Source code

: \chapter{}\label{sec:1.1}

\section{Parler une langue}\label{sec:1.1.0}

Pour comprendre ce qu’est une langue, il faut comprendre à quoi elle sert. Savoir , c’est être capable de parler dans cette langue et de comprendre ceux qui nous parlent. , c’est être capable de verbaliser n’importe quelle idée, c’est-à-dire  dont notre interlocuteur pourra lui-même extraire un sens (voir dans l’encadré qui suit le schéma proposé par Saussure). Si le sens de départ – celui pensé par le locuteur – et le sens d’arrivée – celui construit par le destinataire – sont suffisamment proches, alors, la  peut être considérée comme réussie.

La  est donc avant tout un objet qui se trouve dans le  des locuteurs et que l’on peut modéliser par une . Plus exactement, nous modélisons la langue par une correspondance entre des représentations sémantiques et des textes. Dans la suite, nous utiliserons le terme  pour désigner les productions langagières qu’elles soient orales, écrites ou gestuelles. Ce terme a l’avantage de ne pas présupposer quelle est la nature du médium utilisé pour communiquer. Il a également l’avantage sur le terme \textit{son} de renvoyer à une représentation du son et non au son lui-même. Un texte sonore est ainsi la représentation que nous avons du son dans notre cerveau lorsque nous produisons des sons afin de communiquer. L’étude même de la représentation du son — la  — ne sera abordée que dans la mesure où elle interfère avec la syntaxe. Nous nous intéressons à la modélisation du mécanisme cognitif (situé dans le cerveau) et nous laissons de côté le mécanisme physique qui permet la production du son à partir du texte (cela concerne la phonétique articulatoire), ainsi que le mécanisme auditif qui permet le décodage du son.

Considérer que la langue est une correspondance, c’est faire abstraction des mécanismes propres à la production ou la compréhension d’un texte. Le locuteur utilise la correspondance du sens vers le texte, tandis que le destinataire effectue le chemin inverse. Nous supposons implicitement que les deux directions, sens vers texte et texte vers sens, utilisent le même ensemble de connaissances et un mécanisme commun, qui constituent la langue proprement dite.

◆ ◆ ◆ ◆

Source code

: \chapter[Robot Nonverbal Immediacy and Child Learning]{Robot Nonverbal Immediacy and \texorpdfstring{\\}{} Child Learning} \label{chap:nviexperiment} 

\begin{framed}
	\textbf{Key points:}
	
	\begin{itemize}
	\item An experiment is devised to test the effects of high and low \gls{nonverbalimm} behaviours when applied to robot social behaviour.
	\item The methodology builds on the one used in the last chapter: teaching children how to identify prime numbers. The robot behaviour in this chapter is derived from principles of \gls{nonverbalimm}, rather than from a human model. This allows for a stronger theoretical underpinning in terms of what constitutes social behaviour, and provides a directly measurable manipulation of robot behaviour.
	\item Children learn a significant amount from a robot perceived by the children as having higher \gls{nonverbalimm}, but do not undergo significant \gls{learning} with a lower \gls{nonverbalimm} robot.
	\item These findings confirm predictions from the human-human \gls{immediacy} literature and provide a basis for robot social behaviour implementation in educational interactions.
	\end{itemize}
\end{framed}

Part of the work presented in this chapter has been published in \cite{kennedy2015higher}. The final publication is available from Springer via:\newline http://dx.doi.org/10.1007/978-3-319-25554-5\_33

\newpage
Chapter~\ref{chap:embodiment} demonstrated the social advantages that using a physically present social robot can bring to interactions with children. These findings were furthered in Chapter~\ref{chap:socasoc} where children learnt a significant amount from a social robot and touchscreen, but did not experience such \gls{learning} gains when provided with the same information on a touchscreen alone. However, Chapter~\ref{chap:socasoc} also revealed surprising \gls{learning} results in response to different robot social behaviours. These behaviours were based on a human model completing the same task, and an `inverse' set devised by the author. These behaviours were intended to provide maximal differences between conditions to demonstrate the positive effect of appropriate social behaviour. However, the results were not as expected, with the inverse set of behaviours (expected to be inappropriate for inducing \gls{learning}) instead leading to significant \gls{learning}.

◆ ◆ ◆ ◆

__Task brief__:
Your reply must consist solely of the count of lines in the listing above that hold the string "peut".

__Answer to the exercise__:
2